Work instruction 1> List every hardcoded name that the dns-controller and router took from the install manifests, as given in the pull request on configurable resource names.
Work instruction 2> Pick up the pull request on configurable resource names after its last sentence and write the paragraph that follows.

---------- Quoted passage

Make resource names (like service + namespace) configurable#13
Merged
EItanya merged 9 commits intoJul 1, 2026
Merged
Conversation
|
Have you run the manifest generation? I ran |
d286c7d to
f16d3d7
Compare
0589059 to
13904b1
Compare
03f370f to
133474d
Compare
The dns-controller (`atenet dns`) and router (`atenet router`) hardcoded
the substrate namespace ("ate-system") and the component Service names
("atenet-router", "dns") from the canonical install manifests under
`manifests/ate-install/`. Deployments that deviate from that layout —
running in a different namespace, renaming the Services, or composing
substrate into a larger install that rewrites resource names — silently
break: the dns-controller can't find atenet-router, the router can't
find itself for /statusz, and the cluster's actor DNS never gets
patched.

--------------------
---------- Data below

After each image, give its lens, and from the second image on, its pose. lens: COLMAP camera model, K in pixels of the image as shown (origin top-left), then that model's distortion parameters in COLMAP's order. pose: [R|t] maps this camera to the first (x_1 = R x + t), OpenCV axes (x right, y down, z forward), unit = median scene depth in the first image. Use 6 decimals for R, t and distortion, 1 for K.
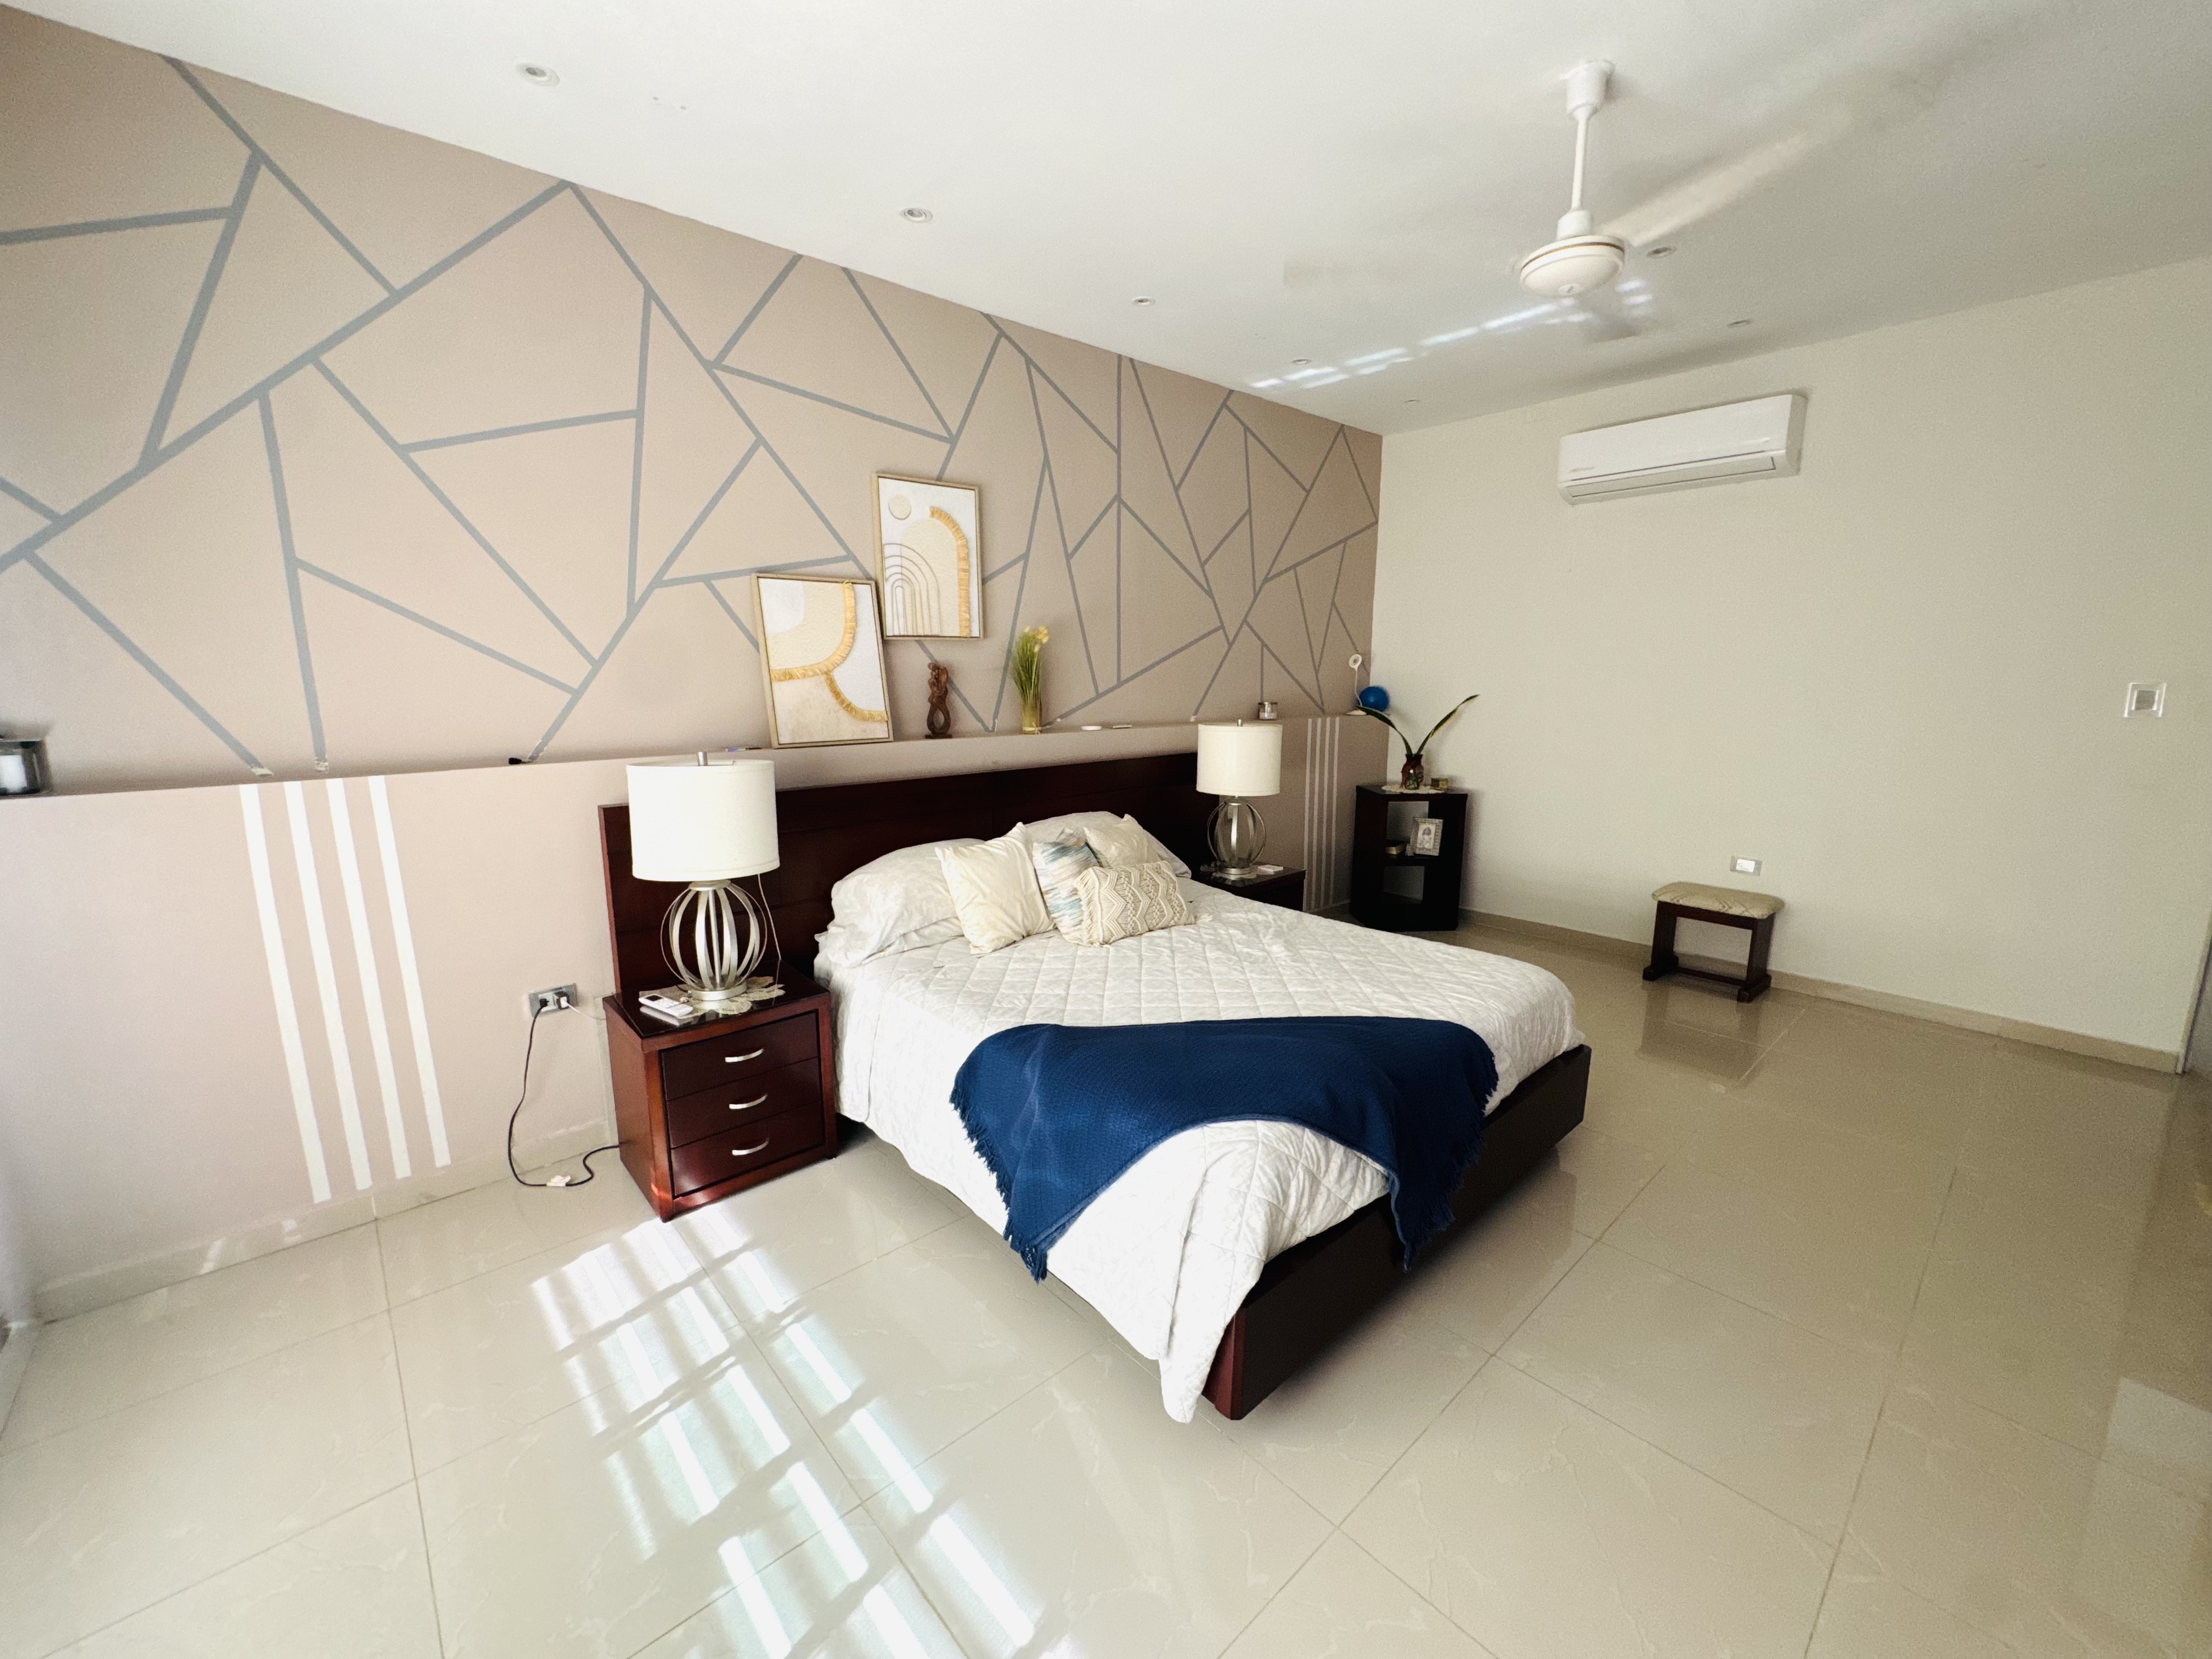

--------------------

Output 1>
- "ate-system" (the substrate namespace)
- "atenet-router" (a component Service name)
- "dns" (a component Service name)

Output 2>
Expose the relevant names as flags on the cobra commands and as fields
on `dns.Controller` / `router.RouterConfig`. Defaults match the values
in `manifests/ate-install/` so existing deployments are unaffected:
atenet dns:
--system-namespace (default "ate-system")
--router-service-name (default "atenet-router")
--dns-service-name (default "dns")
atenet router:
--router-service-name (default "atenet-router")
The atelet pod informer hardcoded `ateletNamespace = "ate-system"`, so ate-api-server could only locate atelet pods in that namespace. Deployments that run atelet elsewhere — an alternative install layout or a larger composition that relocates substrate components — leave the informer's cache empty and ResumeActor fails with `found 0 atelet pods on node "<node>", expected 1`. Promote the constant to an exported default and accept the namespace as a parameter to `AteletInformer`. Add an `--atelet-namespace` flag on the ateapi binary (default DefaultAteletNamespace) that callers override when needed.
…router
Wire the new flags added in the previous commit through the Helm
templates so the canonical-render defaults are overridden when the chart
is used as a subchart (e.g. the kagent-enterprise composition where
substrate.fullname prefixes all component Service names).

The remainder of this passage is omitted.